There are no restrictions on who can commit sexual assault. Perpetrators of sexual assault may be strangers, but in roughly 4 out of 5 cases, they are individuals already familiar to the victim. This includes partners, ex-partners, friends, colleagues, and even family members. It’s essential to recognize that sexual assault can occur within a range of relationships, not solely as a result of stranger-perpetrated incidents.
What is a Sexual Assault Forensic Examination?
A Sexual Assault Forensic Examination, conducted by a certified Forensic Nurse trained in performing such examinations for sexual assault victims, is a comprehensive medical assessment. This examination includes:
- Consent and Assent: The patient provides consent and maintains ongoing assent throughout the examination.
- Medical History and Assault Details: The patient provides their medical history and details of the assault, allowing the nurse to determine the necessary medical care.
- Head-to-Toe Assessment: This involves a thorough nursing assessment, including vital signs. It encompasses measuring and documenting any signs or symptoms of strangulation that the patient may have or currently experience.
- Evidence Collection: With the patient’s consent, the nurse collects samples by swabbing various areas of the body, preserves clothing, and may collect urine and/or blood samples.
- Medication and Testing: The nurse may offer medication to prevent pregnancy and/or sexually transmitted infections, and testing for these may be performed, with the order depending on patient preference and medical judgment.
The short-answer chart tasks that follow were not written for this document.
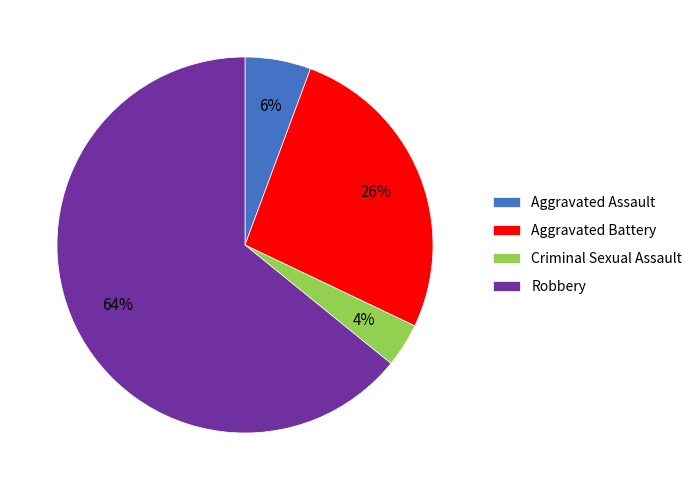

To the nearest percent, what portion does Aggravated Assault represent?

6%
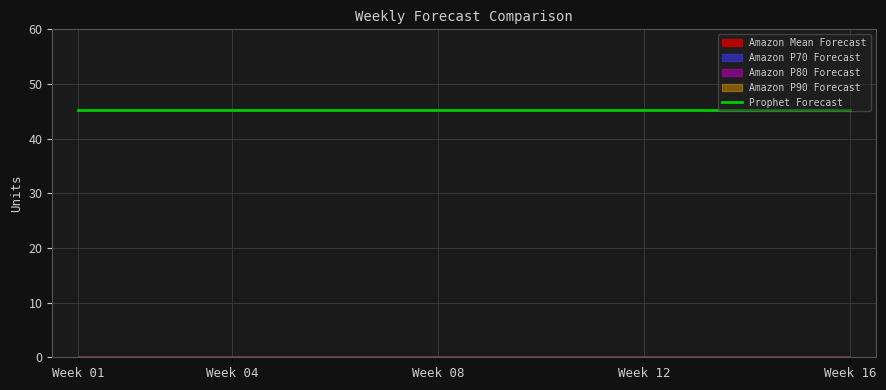

What are all the series names shown in the legend?

Prophet Forecast, Amazon Mean Forecast, Amazon P70 Forecast, Amazon P80 Forecast, Amazon P90 Forecast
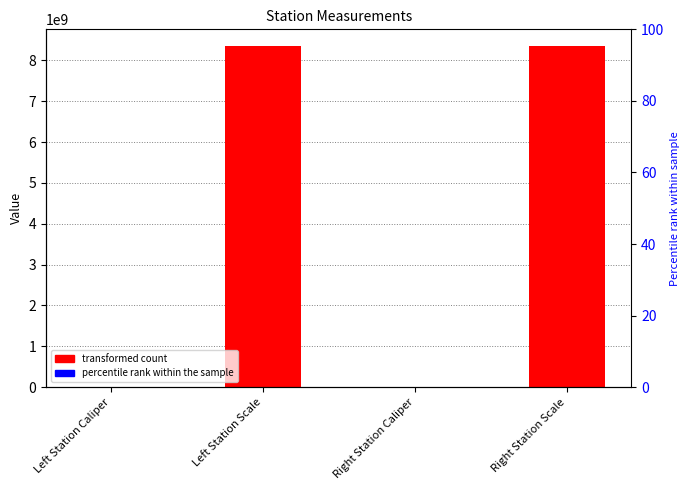

What is the value of the 3rd bar from the left?

113954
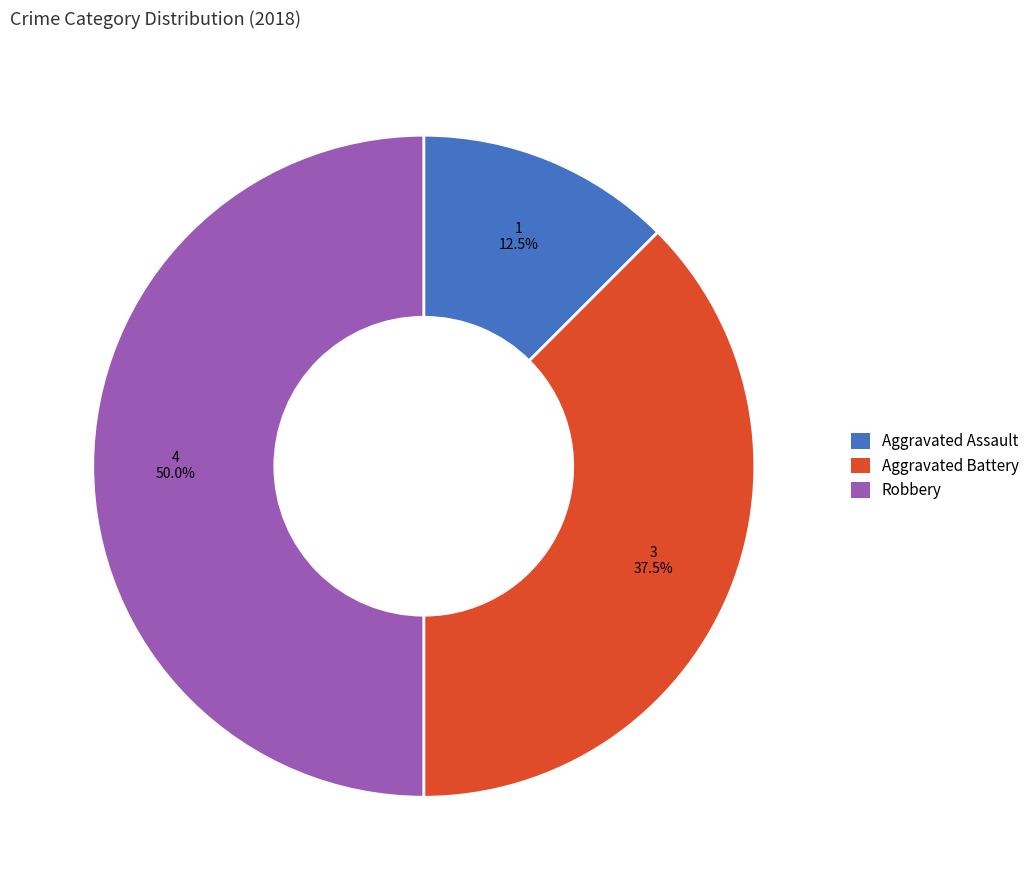

Does Aggravated Assault represent more than half of the total?

No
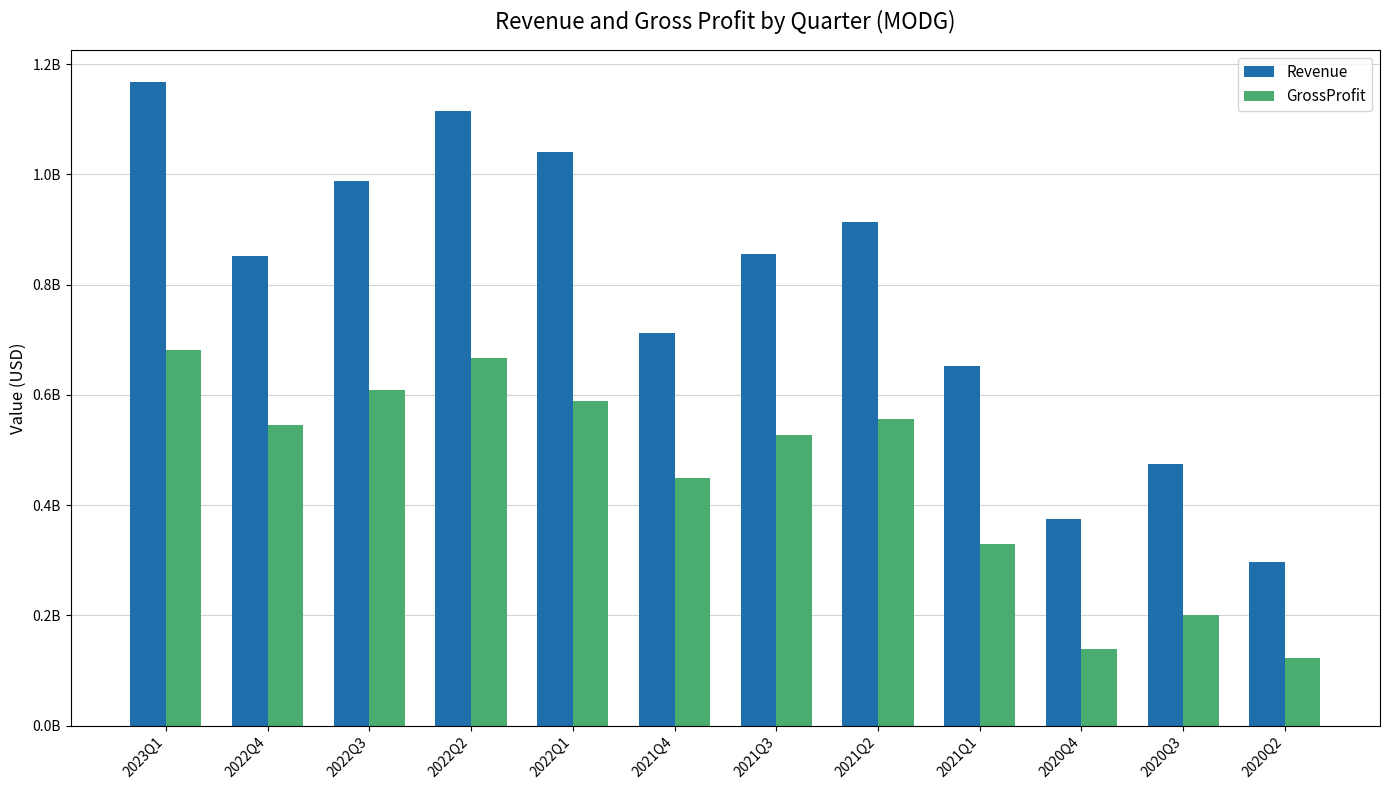

Reading left to right, transcribe all the data shown in this chart.

Revenue: 1167400000	851300000	988500000	1115700000	1040200000	711724000	856461000	913641000	651621000	374629000	475559000	296996000
GrossProfit: 681000000	545500000	609600000	666600000	589400000	449431000	528027000	555847000	330006000	139123000	200733000	122055000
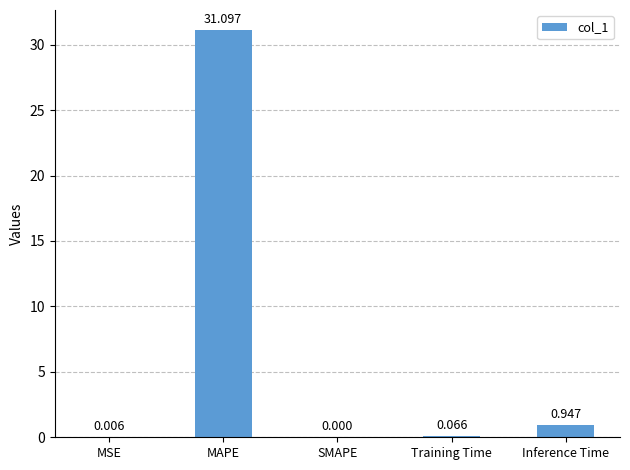

Between Inference Time and MSE, which is larger?

Inference Time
The patient is educated on the reasons for the chosen order.
- Photo Documentation: If the patient consents, the nurse takes photo documentation of the patient’s condition, clothing, and any injuries.
- ER Referral Assessment: The nurse determines if the patient should be referred to the emergency room to be seen by a physician.
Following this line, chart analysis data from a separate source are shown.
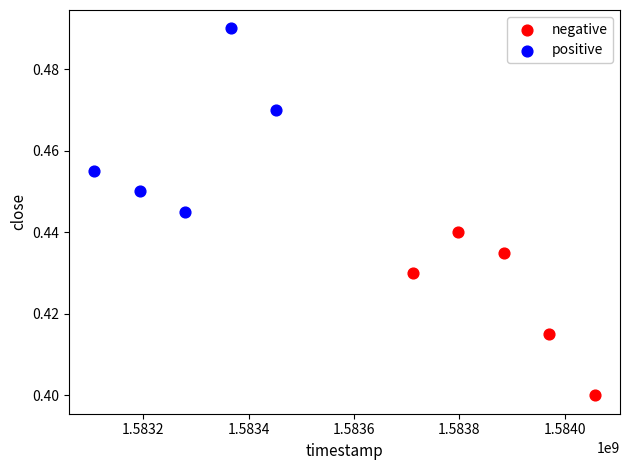

Which series contains the lowest Y value?

negative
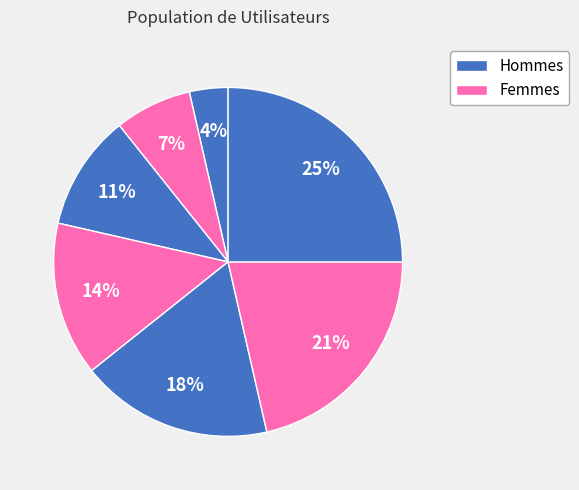

How many segments does this pie chart have?

7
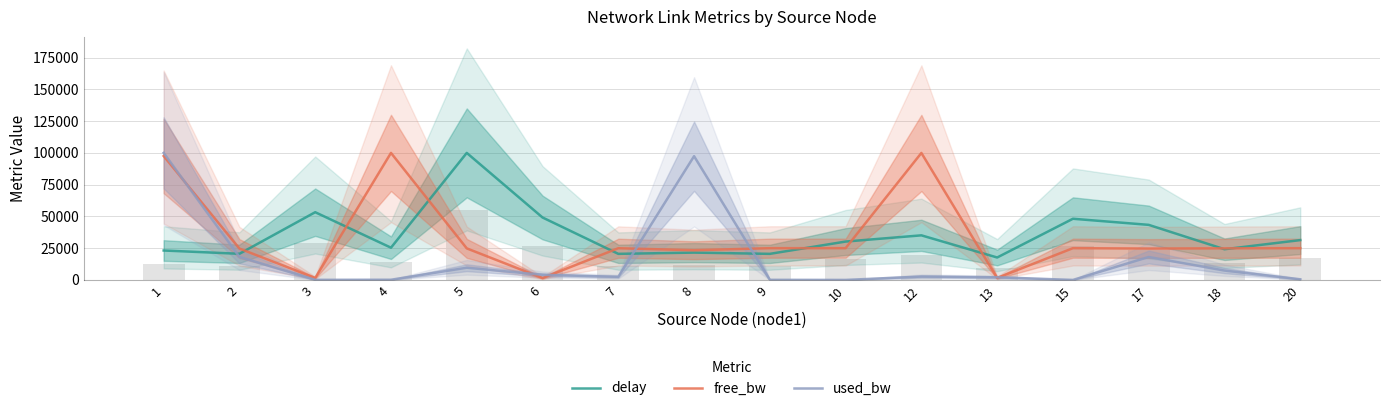

Between 1 and 12, which series saw the biggest shift?

used_bw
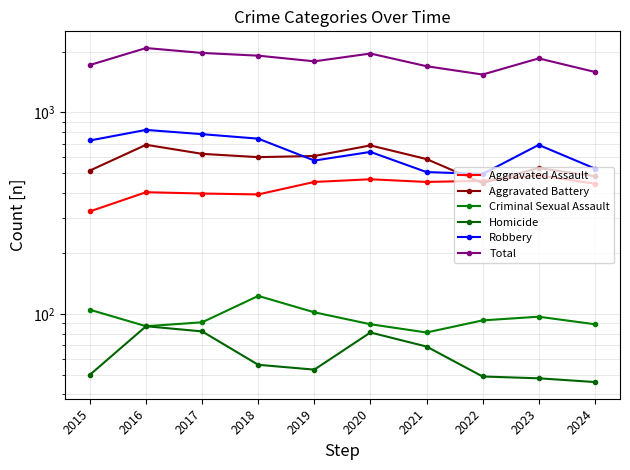

Rank the categories by Total value from lowest to highest.

2022, 2024, 2021, 2015, 2019, 2023, 2018, 2020, 2017, 2016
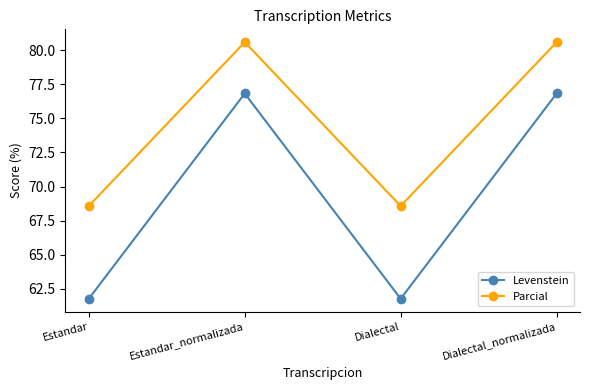

At Dialectal, list the series in order from largest to smallest.

Parcial, Levenstein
- Resource and Counseling Referrals: The nurse provides information on where to find counseling, further medical assistance if needed, and additional resources for safety and other needs. Encouragement is given for a follow-up appointment to review lab results, document injury progression, and ensure the patient’s general well-being.
Note: Photographic documentation is captured using the SDFI system and stored with AES 256 Bit Encryption along with Passphrase Protection. It’s essential to understand that these photographs are not immediately shared with ANYONE. All photographs are treated as evidence and can only be released to Law Enforcement or any other party with a valid subpoena issued by a judge. We prioritize and take your privacy extremely seriously, and every precaution is taken to ensure the security and confidentiality of this sensitive information.